Since the reporting date, £15 million of this debt has been converted into equity.
The club is also technically owed £29.8 million by Superstadium Management Company, the Ilicali-owned entity that manages the stadium. However, with net liabilities of £25 million, the company is not in a position to repay this loan.
Total debt across the Championship reached £1.4 billion in the 2023/24 season, averaging around £58 million per club. Over £1.1 billion of this debt comprises loans from owners or owner-related entities, which are often converted into equity rather than repaid in cash. Outside of a club sale, it is rare for these owner loans to be settled through cash repayment.
Based on the latest published figures, Hull’s debt ranks as the eighth highest in the division. Note that the loan receivable from Superstadium Management Company is not included in the chart below.
Player transfer fees are typically paid over multiple years, creating outstanding amounts owed to other clubs. Hull do not publish these figures, but our estimates suggest that amounts payable stood at approximately £18–20 million at the end of the 2024/25 season.
Cash Flow
Cash Flows are reported in three categories:
Cash Flows from Operations refer to cash generated from the club’s core activities—revenue minus day-to-day costs such as salaries, rent, and utilities.
Cash Flows from Investments include cash spent on player acquisitions and facility improvements, net of player or asset sales.
Cash Flows from Financing cover new loans or equity raised, less repayments or buybacks. If operational cash flow cannot fund investments, the shortfall is usually met through financing.

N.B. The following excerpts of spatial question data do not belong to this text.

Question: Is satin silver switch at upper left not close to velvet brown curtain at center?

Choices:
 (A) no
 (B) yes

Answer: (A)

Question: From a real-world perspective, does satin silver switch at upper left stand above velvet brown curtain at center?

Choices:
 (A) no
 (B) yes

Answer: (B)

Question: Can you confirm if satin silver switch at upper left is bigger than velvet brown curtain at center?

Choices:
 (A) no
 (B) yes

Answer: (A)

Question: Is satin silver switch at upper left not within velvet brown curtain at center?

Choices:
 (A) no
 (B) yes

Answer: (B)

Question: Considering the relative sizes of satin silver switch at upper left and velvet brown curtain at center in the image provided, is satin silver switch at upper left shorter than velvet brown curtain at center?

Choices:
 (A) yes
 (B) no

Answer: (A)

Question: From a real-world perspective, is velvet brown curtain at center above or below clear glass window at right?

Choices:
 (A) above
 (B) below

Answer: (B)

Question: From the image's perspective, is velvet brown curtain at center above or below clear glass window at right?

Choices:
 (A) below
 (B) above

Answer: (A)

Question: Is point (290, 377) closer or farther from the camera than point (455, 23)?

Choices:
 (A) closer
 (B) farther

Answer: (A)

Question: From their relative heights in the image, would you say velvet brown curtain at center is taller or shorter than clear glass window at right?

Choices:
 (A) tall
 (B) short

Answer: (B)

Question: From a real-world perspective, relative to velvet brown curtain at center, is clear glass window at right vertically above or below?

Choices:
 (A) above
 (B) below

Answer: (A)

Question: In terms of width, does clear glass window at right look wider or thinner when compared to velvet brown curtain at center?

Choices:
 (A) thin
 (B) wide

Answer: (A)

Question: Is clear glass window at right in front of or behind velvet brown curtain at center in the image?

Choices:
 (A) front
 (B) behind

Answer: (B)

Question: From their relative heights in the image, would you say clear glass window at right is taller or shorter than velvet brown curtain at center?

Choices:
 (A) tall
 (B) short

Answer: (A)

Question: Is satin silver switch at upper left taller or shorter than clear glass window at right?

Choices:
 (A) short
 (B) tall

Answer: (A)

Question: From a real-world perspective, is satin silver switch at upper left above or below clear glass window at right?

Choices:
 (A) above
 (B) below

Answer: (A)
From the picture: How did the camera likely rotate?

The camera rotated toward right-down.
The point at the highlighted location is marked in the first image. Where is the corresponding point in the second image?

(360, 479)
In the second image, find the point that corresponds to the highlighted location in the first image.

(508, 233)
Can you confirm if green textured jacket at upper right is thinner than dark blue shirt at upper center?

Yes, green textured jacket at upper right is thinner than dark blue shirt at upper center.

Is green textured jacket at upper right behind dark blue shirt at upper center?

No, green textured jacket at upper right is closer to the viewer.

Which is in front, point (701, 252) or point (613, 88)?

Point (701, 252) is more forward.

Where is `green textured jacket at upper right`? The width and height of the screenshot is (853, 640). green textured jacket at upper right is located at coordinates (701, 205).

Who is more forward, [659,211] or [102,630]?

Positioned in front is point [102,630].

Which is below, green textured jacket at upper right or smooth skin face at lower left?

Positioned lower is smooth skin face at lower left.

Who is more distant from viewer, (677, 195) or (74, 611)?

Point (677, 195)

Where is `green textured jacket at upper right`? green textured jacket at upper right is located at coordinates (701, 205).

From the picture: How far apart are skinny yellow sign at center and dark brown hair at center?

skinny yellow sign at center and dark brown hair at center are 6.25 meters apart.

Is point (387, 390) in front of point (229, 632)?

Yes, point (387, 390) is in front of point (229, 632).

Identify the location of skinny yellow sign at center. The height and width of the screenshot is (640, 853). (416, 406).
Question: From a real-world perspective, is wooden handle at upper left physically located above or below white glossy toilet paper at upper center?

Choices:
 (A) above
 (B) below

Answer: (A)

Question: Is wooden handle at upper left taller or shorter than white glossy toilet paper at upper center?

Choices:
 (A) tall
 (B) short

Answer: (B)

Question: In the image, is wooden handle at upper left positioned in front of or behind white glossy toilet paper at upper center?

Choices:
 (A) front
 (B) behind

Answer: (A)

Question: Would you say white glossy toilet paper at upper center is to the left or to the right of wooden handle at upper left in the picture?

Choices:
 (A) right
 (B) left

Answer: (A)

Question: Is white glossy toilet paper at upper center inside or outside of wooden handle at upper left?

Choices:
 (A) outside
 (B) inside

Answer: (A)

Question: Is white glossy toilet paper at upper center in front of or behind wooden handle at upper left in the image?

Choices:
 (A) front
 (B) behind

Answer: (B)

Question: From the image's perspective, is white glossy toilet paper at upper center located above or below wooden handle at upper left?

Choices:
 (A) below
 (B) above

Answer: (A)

Like most Championship clubs, Hull have consistently reported negative operating cash flows, averaging around £17 million of outflow per year over the past five seasons, reflecting operating costs that exceed revenue. However, the club has generated positive cash flows from investments—primarily player trading—averaging over £4 million per year. The resulting shortfall has been covered by the owner, who has contributed an average of £13 million annually over the same period
This business model—operating the club at a significant loss, generating some cash through active player trading, and relying on the owner to fund the remaining gap—is now very common in the Championship.
Acun Ilicali’s investment in Hull is now approaching £100 million. While not the highest in the division, it remains a substantial sum and highlights the level of financial backing required to sustain and grow a relatively small club in the Championship.
Information
This information relates to Hull City Tigers Limited for the period from 1st July 2024 to 30th June 2025. The parent company is Acun Medya Holding BV, a company registered in the Netherlands. The company is ultimately controlled by Ali Acun IIicali.
Note, Acun Medya Holding BV also own Superstadium Holdings Limited, which managers the MKM stadium and transacts with Hull City Tigers Limited. As at 2024/25 year end, Superstadium Holdings Limited owed Hull City Tigers £25.8 million.